- Records for the task -
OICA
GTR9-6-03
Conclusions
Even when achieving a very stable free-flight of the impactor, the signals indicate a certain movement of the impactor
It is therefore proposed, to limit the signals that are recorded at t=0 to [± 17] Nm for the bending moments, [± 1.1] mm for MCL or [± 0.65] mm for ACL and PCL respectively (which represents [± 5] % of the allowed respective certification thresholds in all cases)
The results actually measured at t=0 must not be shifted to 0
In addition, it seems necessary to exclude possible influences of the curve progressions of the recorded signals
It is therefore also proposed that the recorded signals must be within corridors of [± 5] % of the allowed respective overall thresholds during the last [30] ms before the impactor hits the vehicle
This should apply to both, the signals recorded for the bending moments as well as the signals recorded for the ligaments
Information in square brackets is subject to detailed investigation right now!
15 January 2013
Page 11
...
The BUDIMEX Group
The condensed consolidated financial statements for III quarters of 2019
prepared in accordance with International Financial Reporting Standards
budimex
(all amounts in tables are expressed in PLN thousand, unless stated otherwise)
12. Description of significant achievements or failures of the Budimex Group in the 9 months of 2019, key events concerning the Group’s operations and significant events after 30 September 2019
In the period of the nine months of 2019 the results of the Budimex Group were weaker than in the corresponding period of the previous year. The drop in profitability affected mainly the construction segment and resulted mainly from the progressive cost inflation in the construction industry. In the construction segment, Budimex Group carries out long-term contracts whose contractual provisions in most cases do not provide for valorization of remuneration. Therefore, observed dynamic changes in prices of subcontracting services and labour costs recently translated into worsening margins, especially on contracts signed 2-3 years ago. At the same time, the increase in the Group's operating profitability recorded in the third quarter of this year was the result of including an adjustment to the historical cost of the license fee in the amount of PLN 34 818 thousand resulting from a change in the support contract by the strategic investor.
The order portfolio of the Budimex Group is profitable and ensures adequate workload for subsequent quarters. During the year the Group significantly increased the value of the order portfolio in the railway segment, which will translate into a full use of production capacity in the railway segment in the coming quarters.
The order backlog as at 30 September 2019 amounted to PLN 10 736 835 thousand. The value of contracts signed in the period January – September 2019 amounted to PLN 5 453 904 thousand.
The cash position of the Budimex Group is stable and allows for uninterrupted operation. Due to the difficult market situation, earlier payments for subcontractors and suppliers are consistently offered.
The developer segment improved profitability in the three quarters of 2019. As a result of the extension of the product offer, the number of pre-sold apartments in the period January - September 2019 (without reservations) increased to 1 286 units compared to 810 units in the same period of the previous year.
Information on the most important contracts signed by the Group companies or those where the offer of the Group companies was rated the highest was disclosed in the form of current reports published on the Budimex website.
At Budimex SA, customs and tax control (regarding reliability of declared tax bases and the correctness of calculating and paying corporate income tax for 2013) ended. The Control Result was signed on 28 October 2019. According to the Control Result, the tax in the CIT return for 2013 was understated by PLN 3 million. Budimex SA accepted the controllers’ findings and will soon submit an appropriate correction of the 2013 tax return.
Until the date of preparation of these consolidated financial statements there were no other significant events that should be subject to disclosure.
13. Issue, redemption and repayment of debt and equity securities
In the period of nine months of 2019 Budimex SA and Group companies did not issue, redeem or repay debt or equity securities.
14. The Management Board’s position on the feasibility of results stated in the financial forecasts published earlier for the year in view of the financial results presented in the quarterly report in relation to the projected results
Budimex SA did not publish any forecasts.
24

- Problem statement -
What is the number of lines in the records that hold the word "securities"? Answer with that number by itself.

- Output below -
2